I’m mainly on another forum and have never posted here but I like visiting for all the reo knowledge available to read.

I’m not sure if this information has made it’s way over here yet but I wanted to share that we found a soft bottle to fit the Reo mini and mini 2.1.

I found this bottle by accident and it’s made by sigelei. After doing some research and emailing sigelei for the dimensions, I ordered some of the bottles from their online store. Sure enough they fit, silicone but not too soft. Perfect for those who get sore thumbs on the stock 3ml bottle or wanted a softer bottle.

I used mod maker tubing and it fits perfectly; size is 4mm OD x 2mm ID.

Reactions: Like 4 | Thanks 3 | Informative 1


----------



## Raindance (15/8/18)

Thanks and welcome @Vapefiend.
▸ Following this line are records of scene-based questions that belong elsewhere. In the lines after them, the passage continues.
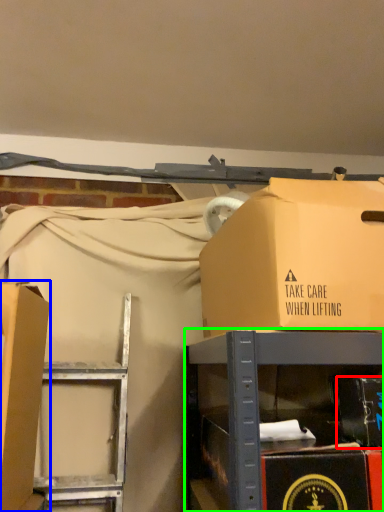
Question: Considering the real-world distances, which object is closest to box (highlighted by a red box)? box (highlighted by a blue box) or furniture (highlighted by a green box).

Choices:
 (A) box
 (B) furniture

Answer: (B)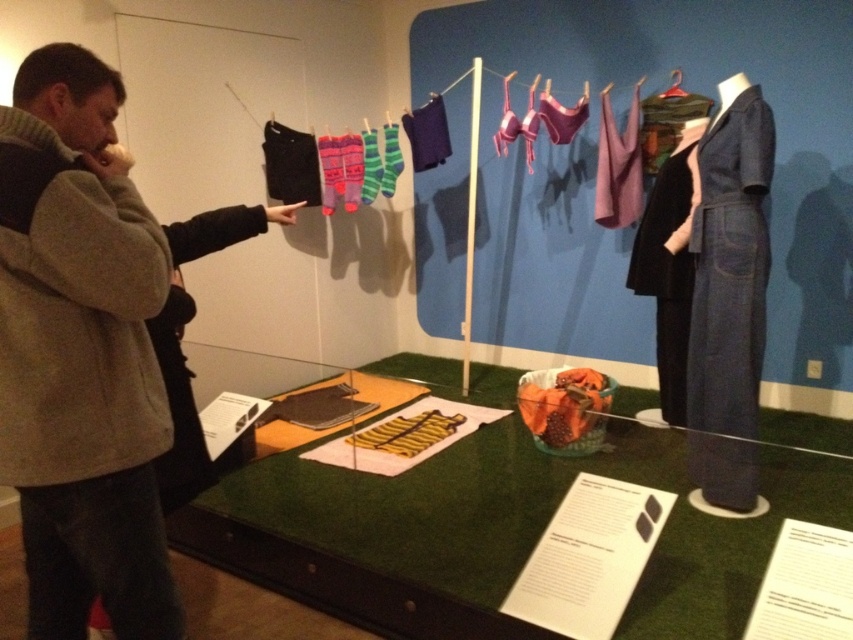
You are standing in front of the indoor display setup. You see a point marked at coordinates (x=496, y=529). What does this point correspond to in the scene?

The point at coordinates (x=496, y=529) corresponds to the green felt table at center.

You are a visitor at the exhibition and want to take a photo of both the green felt table at center and the black matte suit at right. Your camera has a maximum focus range of 35 inches. Can you capture both objects in focus without moving your position?

The green felt table at center is 34.83 inches away from the black matte suit at right. Since the distance between them is within the camera maximum focus range of 35 inches, you can capture both objects in focus without moving your position.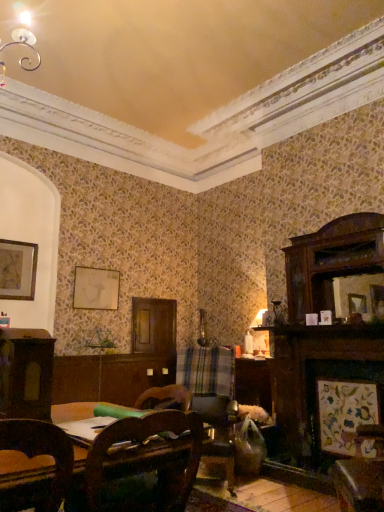
Question: Is wooden framed artwork at upper left, which is counted as the fourth picture frame, starting from the bottom, not within wooden framed artwork at lower right, positioned as the 3th picture frame in left-to-right order?

Choices:
 (A) no
 (B) yes

Answer: (B)

Question: From a real-world perspective, is wooden framed artwork at upper left, which is counted as the fourth picture frame, starting from the bottom, physically above wooden framed artwork at lower right, the 1th picture frame when ordered from bottom to top?

Choices:
 (A) yes
 (B) no

Answer: (A)

Question: Is wooden framed artwork at upper left, the 4th picture frame when ordered from right to left, shorter than wooden framed artwork at lower right, the 1th picture frame when ordered from bottom to top?

Choices:
 (A) no
 (B) yes

Answer: (B)

Question: From the image's perspective, is wooden framed artwork at upper left, the 4th picture frame when ordered from right to left, located beneath wooden framed artwork at lower right, which ranks as the 4th picture frame in back-to-front order?

Choices:
 (A) no
 (B) yes

Answer: (A)

Question: Is wooden framed artwork at lower right, the 2th picture frame from the right, completely or partially inside wooden framed artwork at upper left, which is counted as the fourth picture frame, starting from the bottom?

Choices:
 (A) no
 (B) yes

Answer: (A)

Question: Looking at their shapes, would you say plaid fabric swivel chair at center is wider or thinner than wooden framed artwork at lower right, which ranks as the 4th picture frame in back-to-front order?

Choices:
 (A) thin
 (B) wide

Answer: (B)

Question: In the image, is plaid fabric swivel chair at center positioned in front of or behind wooden framed artwork at lower right, the 1th picture frame positioned from the front?

Choices:
 (A) front
 (B) behind

Answer: (B)

Question: From a real-world perspective, is plaid fabric swivel chair at center above or below wooden framed artwork at lower right, which ranks as the 4th picture frame in back-to-front order?

Choices:
 (A) above
 (B) below

Answer: (A)

Question: In the image, is plaid fabric swivel chair at center on the left side or the right side of wooden framed artwork at lower right, the 1th picture frame when ordered from bottom to top?

Choices:
 (A) left
 (B) right

Answer: (A)

Question: Visually, is matte white picture frame at upper center, the second picture frame in the left-to-right sequence, positioned to the left or to the right of dark wood cabinet at left?

Choices:
 (A) right
 (B) left

Answer: (B)

Question: From a real-world perspective, is matte white picture frame at upper center, the third picture frame viewed from the right, above or below dark wood cabinet at left?

Choices:
 (A) below
 (B) above

Answer: (B)

Question: From the image's perspective, is matte white picture frame at upper center, which is counted as the second picture frame, starting from the top, above or below dark wood cabinet at left?

Choices:
 (A) below
 (B) above

Answer: (B)

Question: Looking at the image, does matte white picture frame at upper center, which is the fourth picture frame from front to back, seem bigger or smaller compared to dark wood cabinet at left?

Choices:
 (A) big
 (B) small

Answer: (B)

Question: From the image's perspective, relative to wooden framed artwork at lower right, which ranks as the 4th picture frame in back-to-front order, is wooden picture frame at right, the 4th picture frame from the left, above or below?

Choices:
 (A) above
 (B) below

Answer: (A)

Question: In the image, is wooden picture frame at right, placed as the first picture frame when sorted from right to left, positioned in front of or behind wooden framed artwork at lower right, arranged as the 4th picture frame when viewed from the top?

Choices:
 (A) front
 (B) behind

Answer: (B)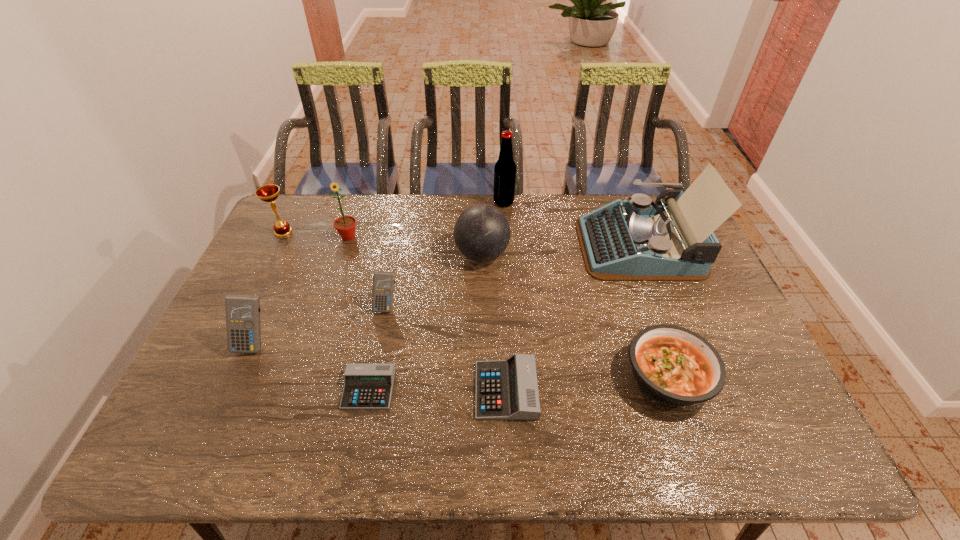
Identify the location of free space between the green sunflower and the bowling ball. The height and width of the screenshot is (540, 960). (416, 246).

Find the location of a particular element. The height and width of the screenshot is (540, 960). free point between the shortest calculator and the smaller blue calculator is located at coordinates (377, 347).

This screenshot has width=960, height=540. I want to click on object that is the third closest to the eighth tallest object, so click(482, 233).

Locate an element on the screen. This screenshot has width=960, height=540. object that ranks as the third closest to the second shortest calculator is located at coordinates click(383, 282).

Identify which calculator is the closest to the blue typewriter. Please provide its 2D coordinates. Your answer should be formatted as a tuple, i.e. [(x, y)], where the tuple contains the x and y coordinates of a point satisfying the conditions above.

[(507, 389)]

Identify the location of calculator that is the fourth closest one to the beer bottle. Image resolution: width=960 pixels, height=540 pixels. (242, 311).

Identify the location of free location that satisfies the following two spatial constraints: 1. on the front-facing side of the left blue calculator; 2. on the left side of the smaller gray calculator. (234, 389).

In order to click on free location that satisfies the following two spatial constraints: 1. on the typing side of the blue typewriter; 2. on the front-facing side of the farther blue calculator in this screenshot , I will do `click(662, 306)`.

You are a GUI agent. You are given a task and a screenshot of the screen. Output one action in this format:
    pyautogui.click(x=<x>, y=<y>)
    Task: Click on the vacant point that satisfies the following two spatial constraints: 1. on the back side of the farthest object; 2. on the right side of the right gray calculator
    
    Given the screenshot: What is the action you would take?
    pyautogui.click(x=497, y=202)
Hoping you will share some of your accumulated Reo knowledge with us.

What is the capacity of this bottle? Also 3ml?

Regards


----------



## jifjifjif (15/8/18)

Vapefiend!! Glad you made it over here.

This is jifjifjif from the other forum

Reactions: Like 2


----------



## Vapefiend (15/8/18)

Raindance said:


> Thanks and welcome @Vapefiend. Hoping you will share some of your accumulated Reo knowledge with us.
> 
> What is the capacity of this bottle? Also 3ml?
> 
> Regards


Yes, it’s also 3ml.

Reactions: Like 1


----------



## Vapefiend (15/8/18)

Glad to see you too!


jifjifjif said:


> Vapefiend!! Glad you made it over here.
> 
> This is jifjifjif from the other forum


----------



## Silver (15/8/18)

Welcome @Vapefiend !
Always great to see fellow Reonauts!


----------



## Vapefiend (15/8/18)

Silver said:


> Welcome @Vapefiend !
> Always great to see fellow Reonauts!


Thank you, it’s great to have more reonauts out there!

Reactions: Agree 1


----------



## Andre (15/8/18)

Vapefiend said:


> Thank you, it’s great to have more reonauts out there!
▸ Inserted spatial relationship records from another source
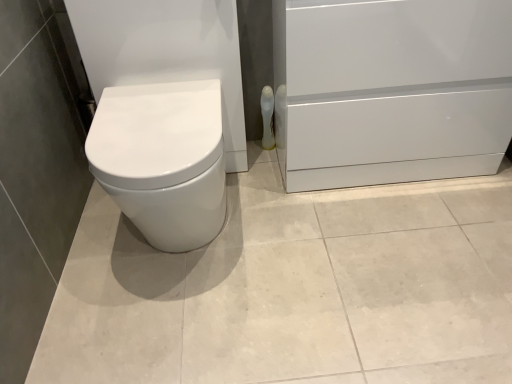
What do you see at coordinates (267, 117) in the screenshot? I see `white glossy toilet paper at center-right` at bounding box center [267, 117].

You are a GUI agent. You are given a task and a screenshot of the screen. Output one action in this format:
    pyautogui.click(x=<x>, y=<y>)
    Task: Click on the white glossy toilet paper at center-right
    
    Given the screenshot: What is the action you would take?
    pyautogui.click(x=267, y=117)

What do you see at coordinates (380, 84) in the screenshot?
I see `white glossy file cabinet at lower right` at bounding box center [380, 84].

The width and height of the screenshot is (512, 384). In order to click on white glossy file cabinet at lower right in this screenshot , I will do `click(380, 84)`.

Locate an element on the screen. The height and width of the screenshot is (384, 512). white glossy toilet paper at center-right is located at coordinates (267, 117).

Between white glossy toilet paper at center-right and white glossy file cabinet at lower right, which one appears on the right side from the viewer's perspective?

Positioned to the right is white glossy file cabinet at lower right.

Is white glossy toilet paper at center-right closer to camera compared to white glossy file cabinet at lower right?

No, white glossy toilet paper at center-right is further to the viewer.

Is point (266, 106) more distant than point (428, 34)?

Yes, it is behind point (428, 34).

From the image's perspective, is white glossy toilet paper at center-right under white glossy file cabinet at lower right?

Correct, white glossy toilet paper at center-right appears lower than white glossy file cabinet at lower right in the image.

From a real-world perspective, between white glossy toilet paper at center-right and white glossy file cabinet at lower right, who is vertically lower?

In real-world perspective, white glossy toilet paper at center-right is lower.

Is white glossy toilet paper at center-right wider than white glossy file cabinet at lower right?

No.

In terms of height, does white glossy toilet paper at center-right look taller or shorter compared to white glossy file cabinet at lower right?

Clearly, white glossy toilet paper at center-right is shorter compared to white glossy file cabinet at lower right.

In terms of size, does white glossy toilet paper at center-right appear bigger or smaller than white glossy file cabinet at lower right?

Clearly, white glossy toilet paper at center-right is smaller in size than white glossy file cabinet at lower right.

Based on the photo, is white glossy toilet paper at center-right located outside white glossy file cabinet at lower right?

That's correct, white glossy toilet paper at center-right is outside of white glossy file cabinet at lower right.

Are white glossy toilet paper at center-right and white glossy file cabinet at lower right located far from each other?

→ Actually, white glossy toilet paper at center-right and white glossy file cabinet at lower right are a little close together.

Is white glossy toilet paper at center-right looking in the opposite direction of white glossy file cabinet at lower right?

white glossy toilet paper at center-right is not turned away from white glossy file cabinet at lower right.

What's the angular difference between white glossy toilet paper at center-right and white glossy file cabinet at lower right's facing directions?

They differ by 0.805 degrees in their facing directions.

In order to click on file cabinet in front of the white glossy toilet paper at center-right in this screenshot , I will do `click(380, 84)`.

Based on their positions, is white glossy file cabinet at lower right located to the left or right of white glossy toilet paper at center-right?

white glossy file cabinet at lower right is positioned on white glossy toilet paper at center-right's right side.

Which object is closer to the camera taking this photo, white glossy file cabinet at lower right or white glossy toilet paper at center-right?

white glossy file cabinet at lower right is more forward.

Which is farther from the camera, (245, 42) or (265, 101)?

Point (265, 101)

Consider the image. From the image's perspective, is white glossy file cabinet at lower right located above or below white glossy toilet paper at center-right?

white glossy file cabinet at lower right is above white glossy toilet paper at center-right.

From a real-world perspective, relative to white glossy toilet paper at center-right, is white glossy file cabinet at lower right vertically above or below?

Clearly, from a real-world perspective, white glossy file cabinet at lower right is above white glossy toilet paper at center-right.

Considering the relative sizes of white glossy file cabinet at lower right and white glossy toilet paper at center-right in the image provided, is white glossy file cabinet at lower right wider than white glossy toilet paper at center-right?

Correct, the width of white glossy file cabinet at lower right exceeds that of white glossy toilet paper at center-right.

Who is taller, white glossy file cabinet at lower right or white glossy toilet paper at center-right?

white glossy file cabinet at lower right is taller.

Based on their sizes in the image, would you say white glossy file cabinet at lower right is bigger or smaller than white glossy toilet paper at center-right?

Clearly, white glossy file cabinet at lower right is larger in size than white glossy toilet paper at center-right.

Does white glossy file cabinet at lower right contain white glossy toilet paper at center-right?

No, white glossy file cabinet at lower right does not contain white glossy toilet paper at center-right.

Are white glossy file cabinet at lower right and white glossy toilet paper at center-right located far from each other?

Actually, white glossy file cabinet at lower right and white glossy toilet paper at center-right are a little close together.

Could you tell me if white glossy file cabinet at lower right is facing white glossy toilet paper at center-right?

No, white glossy file cabinet at lower right is not aimed at white glossy toilet paper at center-right.

Locate an element on the screen. This screenshot has width=512, height=384. toilet paper on the left of white glossy file cabinet at lower right is located at coordinates (267, 117).

The width and height of the screenshot is (512, 384). Find the location of `toilet paper beneath the white glossy file cabinet at lower right (from a real-world perspective)`. toilet paper beneath the white glossy file cabinet at lower right (from a real-world perspective) is located at coordinates (267, 117).

This screenshot has height=384, width=512. In order to click on file cabinet that is in front of the white glossy toilet paper at center-right in this screenshot , I will do pos(380,84).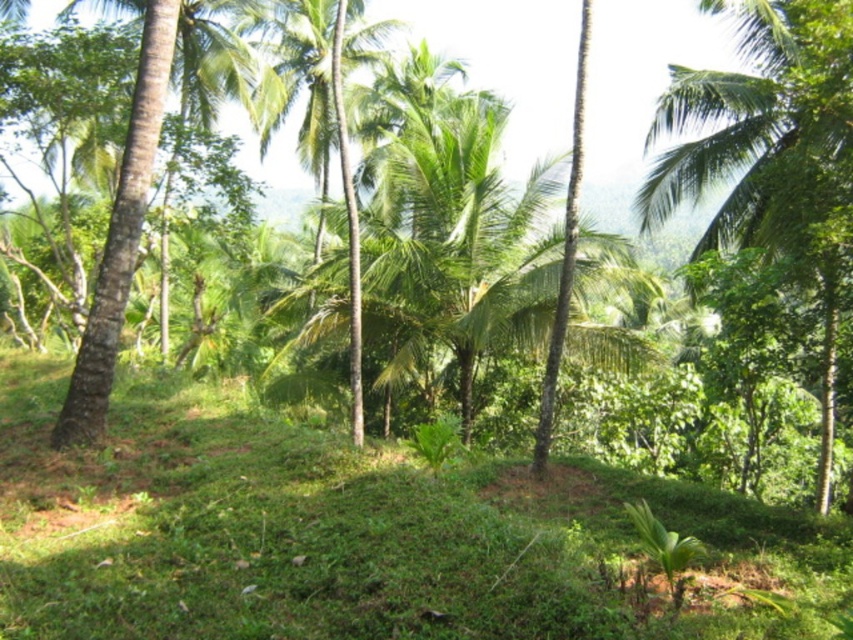
Does point (831, 170) lie behind point (316, 84)?

No, (831, 170) is closer to viewer.

Is green leafy palm tree at upper right to the left of green leafy palm tree at center from the viewer's perspective?

Incorrect, green leafy palm tree at upper right is not on the left side of green leafy palm tree at center.

Is point (793, 0) farther from viewer compared to point (352, 192)?

That is True.

Find the location of a particular element. green leafy palm tree at upper right is located at coordinates (772, 157).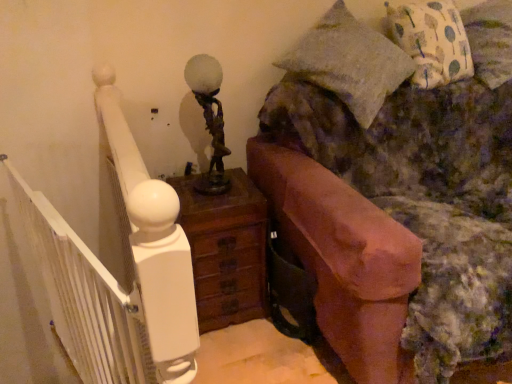
This screenshot has height=384, width=512. I want to click on vacant area on top of brown wooden nightstand at center (from a real-world perspective), so click(206, 188).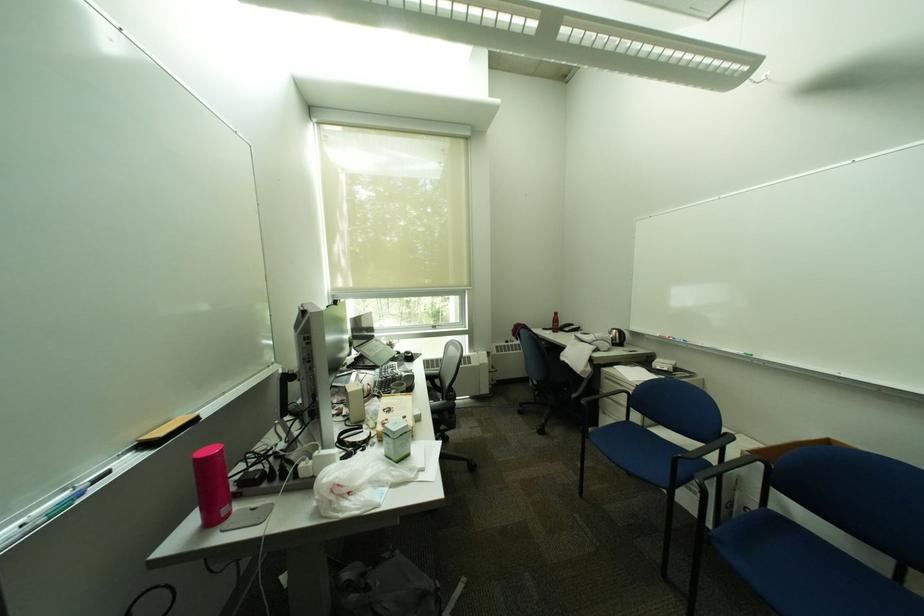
And great to see the Chalice 3 in use. Mine is gathering dust. Mostly using the Chalice 4 and OL16.


----------



## Silver (15/8/18)

Vapefiend said:


> Thank you, it’s great to have more reonauts out there!



Reonauts are still strong in these quarters @Vapefiend !


----------



## Vapefiend (15/8/18)

Andre said:


> And great to see the Chalice 3 in use. Mine is gathering dust. Mostly using the Chalice 4 and OL16.
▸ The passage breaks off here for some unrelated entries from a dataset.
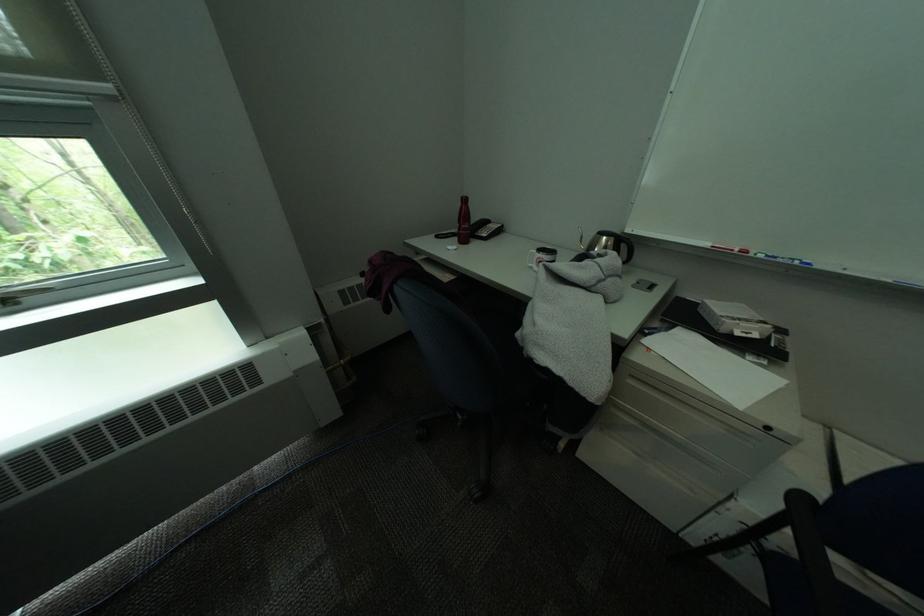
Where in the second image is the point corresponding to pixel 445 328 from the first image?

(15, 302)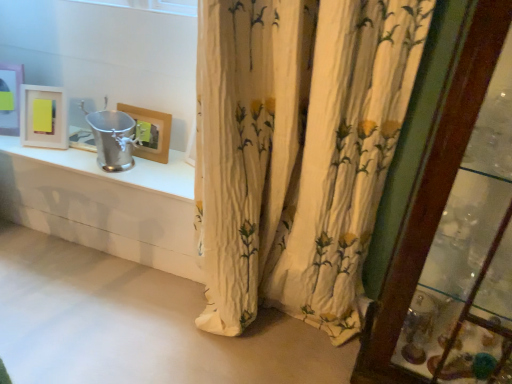
Question: Could you tell me if matte white picture frame at upper left, the second picture frame positioned from the left, is facing matte white picture frame at upper left, which ranks as the 1th picture frame in left-to-right order?

Choices:
 (A) no
 (B) yes

Answer: (A)

Question: Is matte white picture frame at upper left, which is counted as the third picture frame, starting from the right, inside matte white picture frame at upper left, the second picture frame positioned from the left?

Choices:
 (A) no
 (B) yes

Answer: (A)

Question: Considering the relative sizes of matte white picture frame at upper left, which is counted as the 2th picture frame, starting from the right, and matte white picture frame at upper left, which is counted as the third picture frame, starting from the right, in the image provided, is matte white picture frame at upper left, which is counted as the 2th picture frame, starting from the right, thinner than matte white picture frame at upper left, which is counted as the third picture frame, starting from the right,?

Choices:
 (A) yes
 (B) no

Answer: (B)

Question: Is matte white picture frame at upper left, the second picture frame positioned from the left, far away from matte white picture frame at upper left, which ranks as the 1th picture frame in left-to-right order?

Choices:
 (A) no
 (B) yes

Answer: (A)

Question: Does matte white picture frame at upper left, the second picture frame positioned from the left, have a smaller size compared to matte white picture frame at upper left, which ranks as the 1th picture frame in left-to-right order?

Choices:
 (A) yes
 (B) no

Answer: (B)

Question: From a real-world perspective, is white floral fabric curtain at center positioned above or below matte white picture frame at upper left, which ranks as the 1th picture frame in left-to-right order?

Choices:
 (A) above
 (B) below

Answer: (A)

Question: Based on their sizes in the image, would you say white floral fabric curtain at center is bigger or smaller than matte white picture frame at upper left, which ranks as the 1th picture frame in left-to-right order?

Choices:
 (A) big
 (B) small

Answer: (A)

Question: In terms of width, does white floral fabric curtain at center look wider or thinner when compared to matte white picture frame at upper left, which is counted as the third picture frame, starting from the right?

Choices:
 (A) thin
 (B) wide

Answer: (B)

Question: Relative to matte white picture frame at upper left, which ranks as the 1th picture frame in left-to-right order, is white floral fabric curtain at center in front or behind?

Choices:
 (A) behind
 (B) front

Answer: (B)

Question: Which is correct: wooden glass door at right is inside matte white picture frame at upper left, which is counted as the third picture frame, starting from the right, or outside of it?

Choices:
 (A) outside
 (B) inside

Answer: (A)

Question: Visually, is wooden glass door at right positioned to the left or to the right of matte white picture frame at upper left, which ranks as the 1th picture frame in left-to-right order?

Choices:
 (A) left
 (B) right

Answer: (B)

Question: From a real-world perspective, is wooden glass door at right above or below matte white picture frame at upper left, which is counted as the third picture frame, starting from the right?

Choices:
 (A) above
 (B) below

Answer: (A)

Question: From the image's perspective, is wooden glass door at right located above or below matte white picture frame at upper left, which is counted as the third picture frame, starting from the right?

Choices:
 (A) below
 (B) above

Answer: (A)

Question: Is matte white picture frame at upper left, the second picture frame positioned from the left, wider or thinner than white floral fabric curtain at center?

Choices:
 (A) thin
 (B) wide

Answer: (A)

Question: From a real-world perspective, relative to white floral fabric curtain at center, is matte white picture frame at upper left, the second picture frame positioned from the left, vertically above or below?

Choices:
 (A) above
 (B) below

Answer: (B)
I use the ol16 a lot too, what build do you have in the chalice iv? I picked one up and while it’s good I haven’t really dialed in the best vape I can get off it yet.


----------



## Andre (15/8/18)

Vapefiend said:


> I use the ol16 a lot too, what build do you have in the chalice iv? I picked one up and while it’s good I haven’t really dialed in the best vape I can get off it yet.


Some Kanthal Clapton (26/32ga), 7 wraps, 2.5mm ID. Around 0.9 ohms Top of coil level with top of posts.

Reactions: Like 1


----------



## vicTor (15/8/18)

jifjifjif said:


> Vapefiend!! Glad you made it over here.
> 
> This is jifjifjif from the other forum



hi, which other forum ?


----------



## jifjifjif (16/8/18)

vicTor said:


> hi, which other forum ?


E-cigarette-forum.com

Reactions: Thanks 1


----------